Aujourd’hui, les survivants nous lancent un appel, le dernier sans doute avant leur totale disparition. Il dépend encore de nous de l’entendre. Nous avons trop en mémoire les supplications vaines et déchirantes adressées par les bosniaques de Sebrenica, les Tutsi du Rwanda, ou le peuple tchétchène, pour rester, cette fois encore, dans l’inaction.
Je vous remercie à l’avance, Monsieur le Ministre, de me répondre afin d’envisager toutes les mesures que nous pourrions collectivement prendre afin de faire cesser cette abomination. Je ne m’illusionne pas bien entendu sur l’efficacité qu’une protestation individuelle pourrait avoir sur le gouvernement lao. En revanche ce pays qui, tout en restant communiste, profite du flux croissant des touristes occidentaux, ne serait peut-être pas insensible à une démarche organisée sous l’égide de différents responsables européens. Je soumets humblement cette éventualité à votre expérience et, en attendant votre réponse,
Je vous prie d’agréer, Monsieur le Ministre, l’expression de ma considération.
P.S. : j’envoie des copies de cette lettre ou des courriers similaires à différentes institutions ou personnalités sensibles aux questions des minorités.
Aucune réponse.
Voici, en revanche, celle de M. Elmar Brok, n°311303, du 24/8/2005
Comission des Affaires étrangères Ref. D(2005)38776.
Monsieur,
Dans votre lettre du 23 juin dernier, vous avez évoqué la situation des droits de l’homme au Laos, et plus particulièrement le sort de la minorité hmong. Vous pouvez être sûr que le Parlement européen partage votre préoccupation, exprimée dans plusieurs résolutions concernant la situation au Laos et la persécution de la minorité hmong.
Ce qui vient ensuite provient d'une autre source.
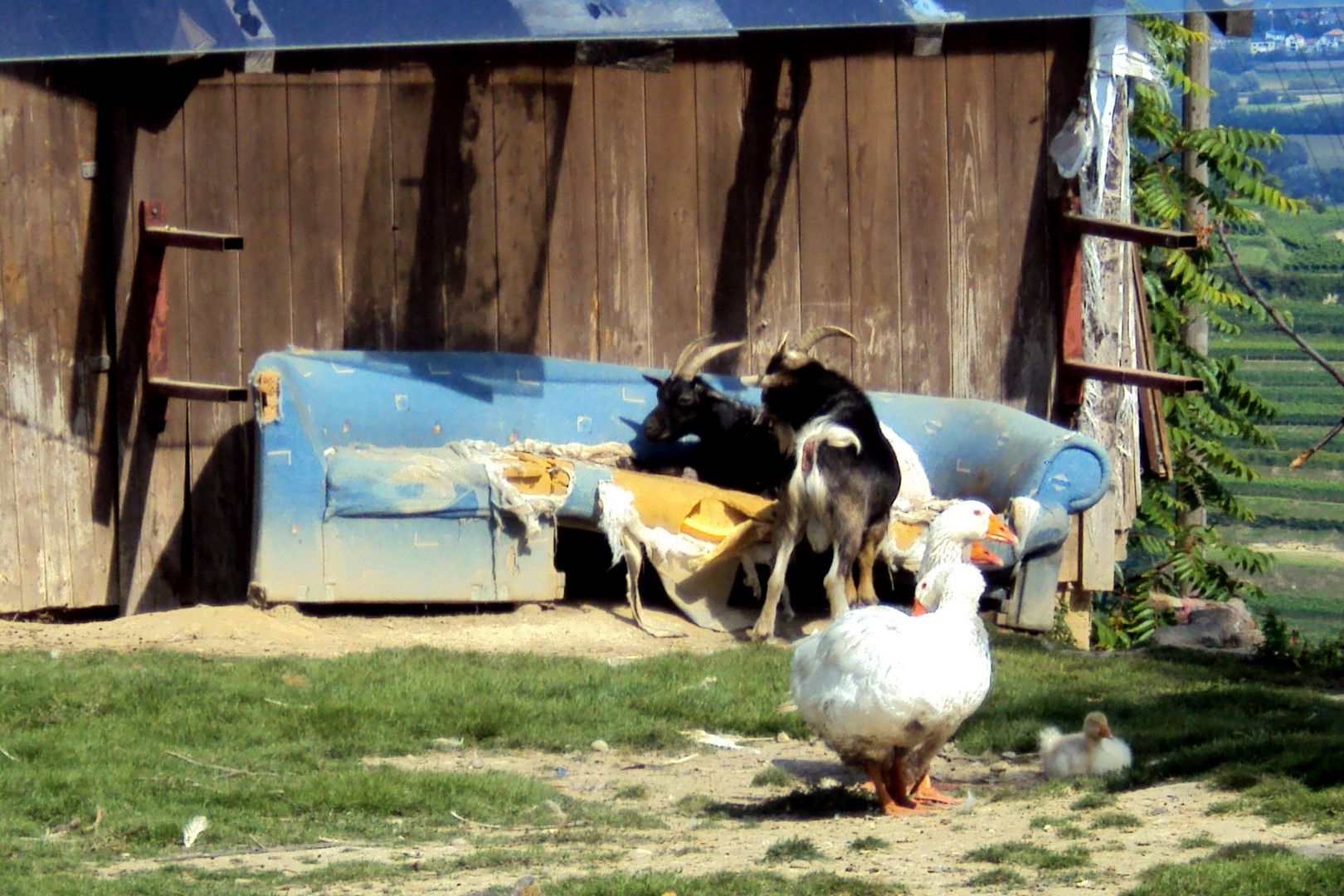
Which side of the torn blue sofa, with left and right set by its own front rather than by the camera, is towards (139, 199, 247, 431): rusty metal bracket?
right

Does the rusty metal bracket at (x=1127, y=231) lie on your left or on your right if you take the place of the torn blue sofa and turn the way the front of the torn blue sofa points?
on your left

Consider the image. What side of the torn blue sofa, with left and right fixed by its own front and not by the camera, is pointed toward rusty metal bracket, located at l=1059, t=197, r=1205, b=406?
left

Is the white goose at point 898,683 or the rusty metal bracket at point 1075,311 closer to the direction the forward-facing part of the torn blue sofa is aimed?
the white goose

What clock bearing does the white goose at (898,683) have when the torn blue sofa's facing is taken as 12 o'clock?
The white goose is roughly at 11 o'clock from the torn blue sofa.

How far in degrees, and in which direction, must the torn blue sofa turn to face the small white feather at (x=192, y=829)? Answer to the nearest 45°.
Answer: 0° — it already faces it

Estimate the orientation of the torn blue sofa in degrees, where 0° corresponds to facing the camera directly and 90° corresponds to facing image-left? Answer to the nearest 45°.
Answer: approximately 0°
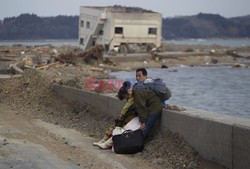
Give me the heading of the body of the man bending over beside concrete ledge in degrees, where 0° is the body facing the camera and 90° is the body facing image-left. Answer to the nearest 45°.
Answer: approximately 45°

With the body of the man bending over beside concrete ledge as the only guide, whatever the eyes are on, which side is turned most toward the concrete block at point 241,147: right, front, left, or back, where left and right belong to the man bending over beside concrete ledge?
left
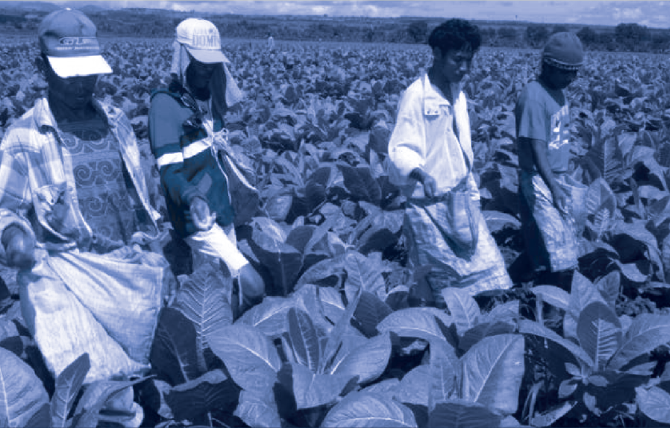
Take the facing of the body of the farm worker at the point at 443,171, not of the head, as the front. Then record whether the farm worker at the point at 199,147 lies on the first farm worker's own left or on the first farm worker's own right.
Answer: on the first farm worker's own right

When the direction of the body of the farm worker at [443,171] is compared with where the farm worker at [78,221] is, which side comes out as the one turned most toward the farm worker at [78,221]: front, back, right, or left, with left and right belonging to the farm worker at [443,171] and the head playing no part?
right

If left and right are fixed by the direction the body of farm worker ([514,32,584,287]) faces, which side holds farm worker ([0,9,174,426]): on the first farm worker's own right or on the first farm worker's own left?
on the first farm worker's own right

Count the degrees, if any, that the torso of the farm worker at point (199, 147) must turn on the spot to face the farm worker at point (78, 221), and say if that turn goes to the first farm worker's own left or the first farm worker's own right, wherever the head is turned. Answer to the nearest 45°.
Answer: approximately 90° to the first farm worker's own right

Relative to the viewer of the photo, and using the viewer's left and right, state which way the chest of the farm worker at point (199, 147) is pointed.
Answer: facing the viewer and to the right of the viewer

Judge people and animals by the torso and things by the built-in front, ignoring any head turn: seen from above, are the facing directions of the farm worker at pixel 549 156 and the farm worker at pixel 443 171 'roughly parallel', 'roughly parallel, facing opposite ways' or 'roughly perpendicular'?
roughly parallel

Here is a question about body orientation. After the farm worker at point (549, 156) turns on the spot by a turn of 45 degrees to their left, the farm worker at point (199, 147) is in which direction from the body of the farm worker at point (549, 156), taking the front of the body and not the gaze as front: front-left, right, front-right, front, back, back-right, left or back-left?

De plus, lundi 12 septembre à 15 heures aura lieu, au sein de la sous-commission des droits de l’homme, une audition sur la situation dans les pays de la région (Laos, Cambodge et Vietnam), dont une partie sera consacrée à la minorité hmong. Cette audition sera certainement suivie de différentes actions. Si vous avez la possibilité d’y assister, vous y êtes, naturellement, le bienvenu.
En vous remerciant de votre intérêt, veuillez croire, Monsieur, à l’assurance de ma considération distinguée.